Back inside, I make a bee line over to Julie Benz’s line. The perky convention helper asks me which of the assortment of pictures I would like Julie to sign. I choose one of her more tasteful headshots, money is handed over, my name is written on a post-it that’s attached to the headshot, and I wait to meet the woman who brought Darla in
Buffy and
Angel to life. A couple ahead of me asks her some question that elicits her response that she’s just gotten back from Japan. So when I’m standing before her (she really is just so beautiful), I ask her if she’s experiencing any culture shock coming back from Japan (to the U.S., to Seattle, to a geek fest, no less). She says “Not really. I was only there for four days for a press junket. I’m just having a hard time remembering what day it is.” I lean down closer to her and say “It’s Saturday. May 10th.” But only in my head, and only when I think of it about ten minutes later. What I really say is “It’s nice to meet you. Thank you!” And she smiles and I feel that this encounter is somehow just so false. It sort of robs both of us of some humanity. The actor in my mind so identified with a character she played, and the geek, geeking over that character, and not the real woman, not really Julie Benz. As I walk away from her table, I glance down at the headshot she signed with a silver pen. She wrote “To Joe – All the Best!” and she drew a heart flanked by a dash on each side.

◆ **Parts of the exercise**:
1 – Reproduce the entries word for word, from the line containing "Rendered at 1654 by 1241 pixels." through the final line of the entries.
2 – Proceed with the account of meeting Julie Benz at the convention, picking up right after its last sentence.

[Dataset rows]
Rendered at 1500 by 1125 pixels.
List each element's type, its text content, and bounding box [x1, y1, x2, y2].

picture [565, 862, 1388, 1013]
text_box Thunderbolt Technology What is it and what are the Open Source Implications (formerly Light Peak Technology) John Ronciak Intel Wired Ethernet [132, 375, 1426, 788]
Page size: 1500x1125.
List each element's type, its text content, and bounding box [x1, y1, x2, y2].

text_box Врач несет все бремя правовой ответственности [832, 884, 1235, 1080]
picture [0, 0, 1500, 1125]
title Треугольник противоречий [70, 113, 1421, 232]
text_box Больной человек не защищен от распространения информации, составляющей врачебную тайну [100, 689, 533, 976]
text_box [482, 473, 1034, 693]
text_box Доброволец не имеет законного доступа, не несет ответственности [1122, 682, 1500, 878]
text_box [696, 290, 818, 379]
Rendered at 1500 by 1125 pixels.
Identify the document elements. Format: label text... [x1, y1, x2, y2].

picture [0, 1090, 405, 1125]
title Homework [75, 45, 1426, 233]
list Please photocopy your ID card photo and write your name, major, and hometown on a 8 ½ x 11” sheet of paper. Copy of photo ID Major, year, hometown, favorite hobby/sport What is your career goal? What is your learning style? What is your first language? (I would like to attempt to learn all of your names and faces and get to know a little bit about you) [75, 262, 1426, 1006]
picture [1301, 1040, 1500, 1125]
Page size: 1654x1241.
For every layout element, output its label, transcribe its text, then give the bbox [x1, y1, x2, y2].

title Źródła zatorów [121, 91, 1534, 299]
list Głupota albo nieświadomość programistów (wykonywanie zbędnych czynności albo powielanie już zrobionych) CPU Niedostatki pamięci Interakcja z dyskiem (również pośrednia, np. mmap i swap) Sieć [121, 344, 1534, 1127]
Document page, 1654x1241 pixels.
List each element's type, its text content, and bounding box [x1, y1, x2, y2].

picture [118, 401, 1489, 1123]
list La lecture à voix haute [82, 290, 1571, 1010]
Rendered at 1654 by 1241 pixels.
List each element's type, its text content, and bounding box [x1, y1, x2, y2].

◆ **Responses in order**:
1 –
Rendered at 1654 by 1241 pixels.
List each element's type, its text content, and bounding box [x1, y1, x2, y2].

2 –
Oh yeah… she wants me! She totally wants me.
I feel all warm and glowy inside as I take a position at the end of the line waiting to meet Wil Wheaton. The line is long. The line is moving slowly. I just make sure that I have plenty of time before Wil’s reading at 2:00. There is plenty of time and even time to spare! So I stand in line. I listen in on some of the conversations around me. Nothing memorable. Happy geek babble. I watch the people passing. I check out the cute guys. I notice how many men here have man boobs. And speaking of boobs, I notice as she passes, that Princess Leia has put on some weight! And it ain’t in the buns on the sides of her head. And there’s a Queen Amidala and kaboom! Has she put on the pounds! This is like… this is like the Amidala stand in that they couldn’t use because no one bought that she was Queen Amidala. So they put her on security or linebacker duty. And the line dwindles until finally, I’m next.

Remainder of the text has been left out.